Pendiri Museum Kanker Indonesia, Ananto Sidohutomo mengatakan, museum ini hadir memberikan kegunaan multifungsi. Beberapa kegunaan museum ini antara lainĀ  sebagai sarana pendidikan, pengabdian kepada masyarakat, tempat penelitian, hiburan dan salah satu tujuan wisata di Kota Surabaya. Pengunjung dijamin tidak akan bosan mengunjungi tempat ini, karena pengetahuan yang ditawarkan sungguh menarik dan beragam.

Takaiters ingin mengenal lebih jauh keunggulan museum ini? Mari kita simak bersama :

  • Museum Kanker Indonesia Diklaim Sebagai Museum Kanker Pertama Di Dunia

Museum ini akan mengundang rasa penasaran Takaiters, karena merupakan satu-satunya museum yang ada di Indonesia, dan sekaligus juga diklaim yang pertama di seluruh dunia. Selain itu, museum ini juga dilengkapi double headed microscop untuk melihat sel kanker, serta berbagai peraga terkait sel kanker lainnya. Setiap sudut ruangan ada penjelasan mulai dari gejala hingga penanganan berbagai macam kanker.

Di museum Kanker ini juga dilengkapi dengan replika macam-macam kanker itu sendiri. Seperti replika kanker payudara. Sehingga pengunjung dapat merasakan bagaimana kanker itu sendiri.

Museum kanker indonesia
Foto: goodnewsfromindonesia.id
  • Mengemban Misi Mulia Lewat Penetapan Target Pengunjung

Yang dimaksud target di sini bukanlah diukur dari banyaknya jumlah pengunjung yang ada. Museum Kanker Indonesia memiliki dua target pengunjung utama, yaitu remaja dan ibu-ibu paruh baya. Target pertama adalah remaja yakni siswa SMA dan mahasiswa. Mereka menjadi pilihan karena kampanye pencegahan kanker akan jauh lebih berhasil, sekaligus membuka kesadaran lebih awal untuk mencegah kanker.

 

Rute museum kanker indonesia
Foto: beritabaik.id

Target yang kedua adalah ibu atau perempuan dengan rentang usia pertengahan 30 hingga 40 tahun.
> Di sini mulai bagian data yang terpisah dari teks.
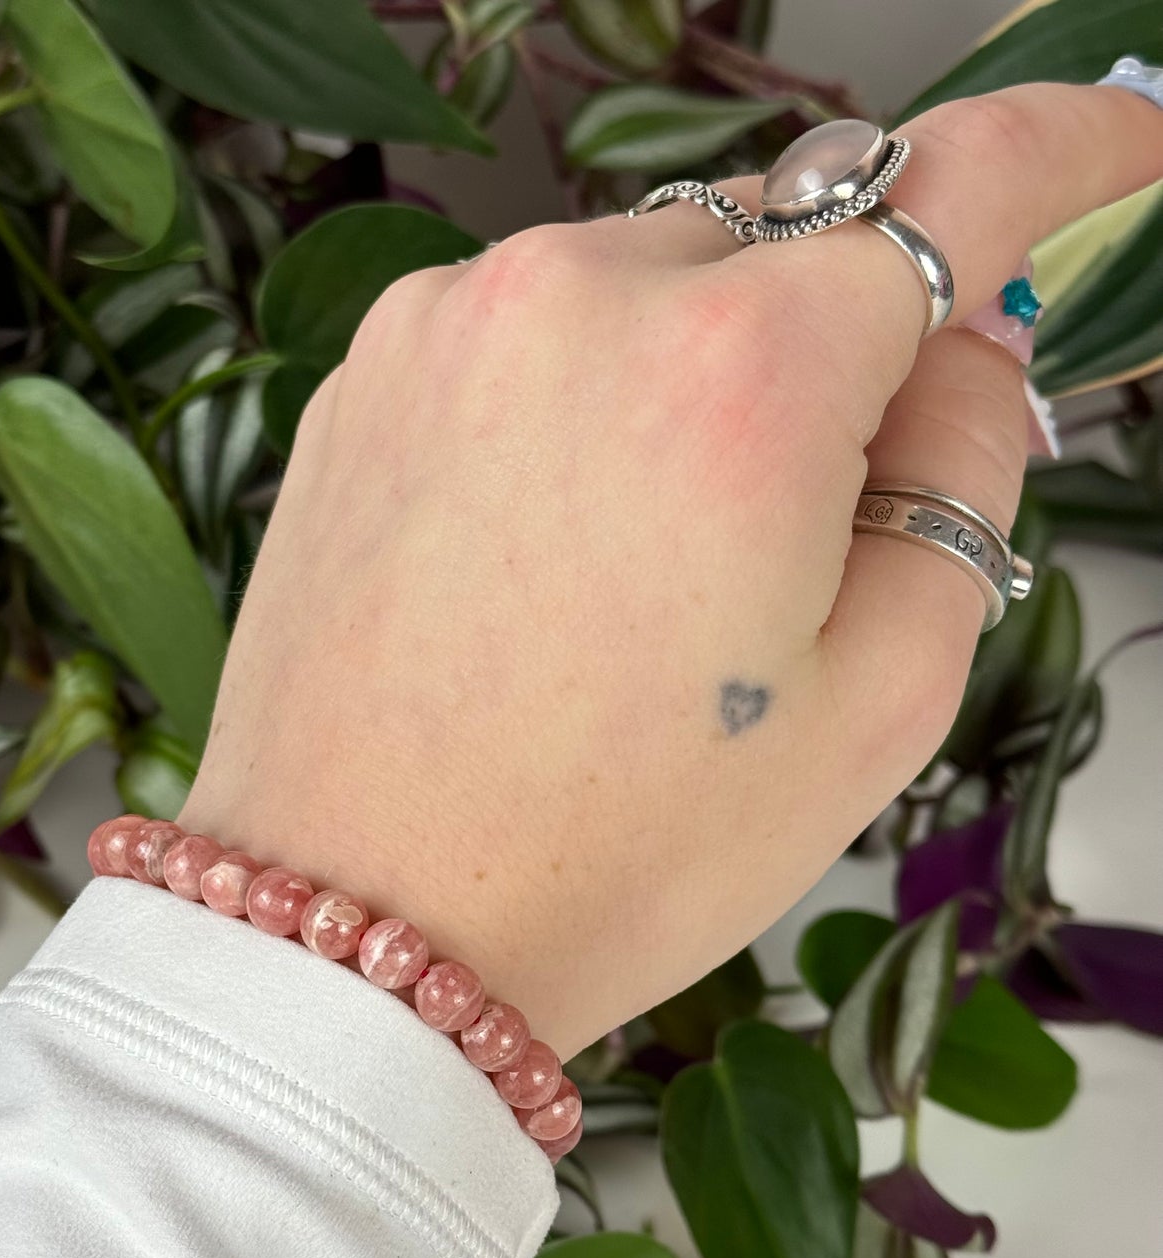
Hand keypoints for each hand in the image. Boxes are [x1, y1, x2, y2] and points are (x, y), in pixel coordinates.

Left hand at [181, 83, 1162, 1058]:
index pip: (956, 186)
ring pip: (650, 281)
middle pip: (789, 244)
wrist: (363, 920)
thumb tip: (969, 349)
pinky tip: (551, 550)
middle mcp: (577, 300)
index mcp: (738, 374)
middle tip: (803, 520)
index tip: (1109, 144)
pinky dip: (579, 399)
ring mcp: (449, 327)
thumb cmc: (612, 847)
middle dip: (833, 348)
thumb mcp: (880, 699)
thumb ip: (965, 476)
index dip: (1062, 150)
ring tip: (647, 569)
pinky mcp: (367, 376)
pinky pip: (529, 332)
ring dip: (693, 377)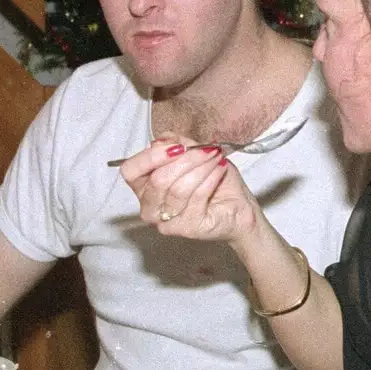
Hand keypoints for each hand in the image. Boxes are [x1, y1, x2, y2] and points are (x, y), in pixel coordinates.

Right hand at [116, 139, 258, 243]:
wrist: (239, 206)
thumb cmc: (215, 181)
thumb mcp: (194, 154)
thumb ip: (175, 144)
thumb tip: (162, 141)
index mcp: (144, 188)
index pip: (131, 171)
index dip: (151, 156)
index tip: (178, 146)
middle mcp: (150, 208)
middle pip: (157, 179)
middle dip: (186, 159)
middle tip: (207, 149)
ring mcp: (167, 222)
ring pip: (178, 188)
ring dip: (201, 167)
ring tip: (216, 157)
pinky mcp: (187, 228)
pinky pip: (197, 197)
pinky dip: (211, 178)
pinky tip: (220, 169)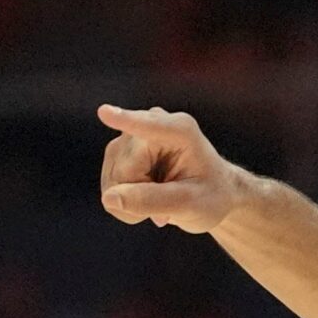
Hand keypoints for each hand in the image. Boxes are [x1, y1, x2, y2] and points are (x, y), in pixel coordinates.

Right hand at [96, 105, 246, 232]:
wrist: (212, 194)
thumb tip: (109, 199)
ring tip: (163, 198)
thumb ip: (152, 200)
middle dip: (143, 196)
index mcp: (180, 130)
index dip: (126, 121)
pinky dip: (128, 201)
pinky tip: (149, 196)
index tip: (105, 113)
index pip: (148, 128)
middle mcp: (150, 124)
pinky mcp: (118, 152)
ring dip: (136, 201)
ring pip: (113, 180)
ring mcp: (129, 137)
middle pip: (124, 172)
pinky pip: (110, 187)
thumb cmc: (211, 196)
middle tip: (171, 204)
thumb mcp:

Berdasarkan statistik RSUD dr Soetomo Surabaya, mereka yang terkena kanker serviks sudah dalam stadium lanjut berada di rentang usia tersebut.

  • Pengetahuan Yang Komplit Banget

Takaiters akan merasa digiring dalam dunia kedokteran yang super canggih saat mengunjungi museum ini. Dibagian belakang museum terdapat poster yang menjelaskan sejarah perkembangan kanker. Selain itu dipamerkan juga bahan-bahan alami yang dapat mencegah kanker seperti cengkeh, ketumbar, adas, tulang rawan ikan hiu, pala, jahe, temulawak, bawang putih, mengkudu, meniran, puyang, kunir, kunir putih, akar alang alang, apokat dan tapak dara.

Alamat museum kanker indonesia
Foto: gaya.tempo.co

Kehadiran Museum Kanker Indonesia ini memang harus diapresiasi secara positif, karena membantu masyarakat dalam mengenali jenis kanker sekaligus mengkampanyekan perilaku hidup sehat. Jangan lupa berkunjung ke tempat ini saat melancong ke Surabaya.

Bagaimana Takaiters? Menarik, bukan?